Exercise aim:
From the listing below, copy only the lines from the line that contains "106 103 328.70" to the line that contains "353 160 5.34", counting those two lines as part of the copy.

++++

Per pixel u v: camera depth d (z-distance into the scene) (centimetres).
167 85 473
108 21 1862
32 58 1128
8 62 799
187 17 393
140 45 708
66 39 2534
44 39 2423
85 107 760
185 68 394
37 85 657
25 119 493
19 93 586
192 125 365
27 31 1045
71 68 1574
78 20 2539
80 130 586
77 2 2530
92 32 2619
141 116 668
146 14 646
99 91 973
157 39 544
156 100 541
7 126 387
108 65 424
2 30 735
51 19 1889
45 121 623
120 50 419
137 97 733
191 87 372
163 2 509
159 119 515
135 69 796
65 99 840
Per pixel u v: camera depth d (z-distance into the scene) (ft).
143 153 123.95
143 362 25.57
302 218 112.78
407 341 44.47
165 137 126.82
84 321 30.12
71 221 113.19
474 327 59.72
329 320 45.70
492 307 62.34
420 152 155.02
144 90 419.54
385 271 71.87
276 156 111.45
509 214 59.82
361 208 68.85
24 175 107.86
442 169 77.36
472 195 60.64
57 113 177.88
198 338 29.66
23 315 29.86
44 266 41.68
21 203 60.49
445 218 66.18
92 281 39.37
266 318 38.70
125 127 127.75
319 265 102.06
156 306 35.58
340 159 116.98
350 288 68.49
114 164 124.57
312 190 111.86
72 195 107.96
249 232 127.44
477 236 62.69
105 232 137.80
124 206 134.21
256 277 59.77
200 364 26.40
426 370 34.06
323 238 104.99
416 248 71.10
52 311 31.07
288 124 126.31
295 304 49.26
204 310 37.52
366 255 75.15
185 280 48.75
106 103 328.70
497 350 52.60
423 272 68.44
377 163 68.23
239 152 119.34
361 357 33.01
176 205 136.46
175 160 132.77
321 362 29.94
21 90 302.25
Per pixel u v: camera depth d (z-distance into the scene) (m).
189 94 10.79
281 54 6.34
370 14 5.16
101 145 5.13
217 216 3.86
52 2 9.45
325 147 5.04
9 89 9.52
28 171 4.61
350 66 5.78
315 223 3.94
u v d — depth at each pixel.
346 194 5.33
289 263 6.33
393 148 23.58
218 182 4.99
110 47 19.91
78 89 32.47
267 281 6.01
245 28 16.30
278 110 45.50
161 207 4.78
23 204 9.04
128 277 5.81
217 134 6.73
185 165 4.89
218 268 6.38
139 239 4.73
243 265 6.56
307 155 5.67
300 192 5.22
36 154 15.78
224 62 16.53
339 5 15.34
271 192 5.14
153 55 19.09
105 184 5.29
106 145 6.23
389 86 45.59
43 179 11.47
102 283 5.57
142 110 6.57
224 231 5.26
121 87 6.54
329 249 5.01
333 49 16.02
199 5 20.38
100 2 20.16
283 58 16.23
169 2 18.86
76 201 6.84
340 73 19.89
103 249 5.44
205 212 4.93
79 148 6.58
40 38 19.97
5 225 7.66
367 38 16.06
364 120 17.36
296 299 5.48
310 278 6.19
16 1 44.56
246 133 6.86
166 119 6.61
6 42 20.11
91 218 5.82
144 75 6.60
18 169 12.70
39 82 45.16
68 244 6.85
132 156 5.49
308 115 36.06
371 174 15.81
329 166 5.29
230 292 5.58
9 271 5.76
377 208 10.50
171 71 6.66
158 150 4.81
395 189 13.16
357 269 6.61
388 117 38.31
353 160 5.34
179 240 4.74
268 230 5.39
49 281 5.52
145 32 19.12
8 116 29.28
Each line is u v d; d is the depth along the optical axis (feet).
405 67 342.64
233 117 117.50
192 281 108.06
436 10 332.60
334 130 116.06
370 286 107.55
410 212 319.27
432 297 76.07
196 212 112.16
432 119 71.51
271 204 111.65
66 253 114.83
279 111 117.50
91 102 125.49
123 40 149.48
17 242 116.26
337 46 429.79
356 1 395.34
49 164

++++

Result of the task:
106 103 328.70
497 350 52.60
423 272 68.44
377 163 68.23
239 152 119.34
361 357 33.01
176 205 136.46
175 160 132.77
321 362 29.94
21 90 302.25
Per pixel u v: camera depth d (z-distance into the scene) (m).
189 94 10.79
281 54 6.34
370 14 5.16
101 145 5.13
217 216 3.86
52 2 9.45
325 147 5.04
9 89 9.52
28 171 4.61
350 66 5.78
315 223 3.94
u v d — depth at each pixel.
346 194 5.33
289 263 6.33
393 148 23.58
218 182 4.99
110 47 19.91
78 89 32.47
267 281 6.01
245 28 16.30
278 110 45.50
161 207 4.78
23 204 9.04
128 277 5.81
217 134 6.73
185 165 4.89
218 268 6.38
139 239 4.73
243 265 6.56
307 155 5.67
300 192 5.22
36 154 15.78
224 62 16.53
339 5 15.34
271 192 5.14
153 55 19.09
105 184 5.29
106 145 6.23
389 86 45.59
43 179 11.47
102 283 5.57
142 110 6.57
224 231 5.26
121 87 6.54
329 249 5.01
333 49 16.02
199 5 20.38
100 2 20.16
283 58 16.23
169 2 18.86
76 201 6.84
340 73 19.89
103 249 5.44
205 212 4.93
79 148 6.58
40 38 19.97
5 225 7.66
367 38 16.06
364 120 17.36
296 299 5.48
310 278 6.19
16 1 44.56
246 133 6.86
166 119 6.61
6 42 20.11
91 218 5.82
144 75 6.60
18 169 12.70
39 82 45.16
68 244 6.85
132 156 5.49
308 115 36.06
371 174 15.81
329 166 5.29
230 292 5.58
9 271 5.76
377 208 10.50
171 71 6.66
158 150 4.81
395 189 13.16
357 269 6.61
388 117 38.31
353 160 5.34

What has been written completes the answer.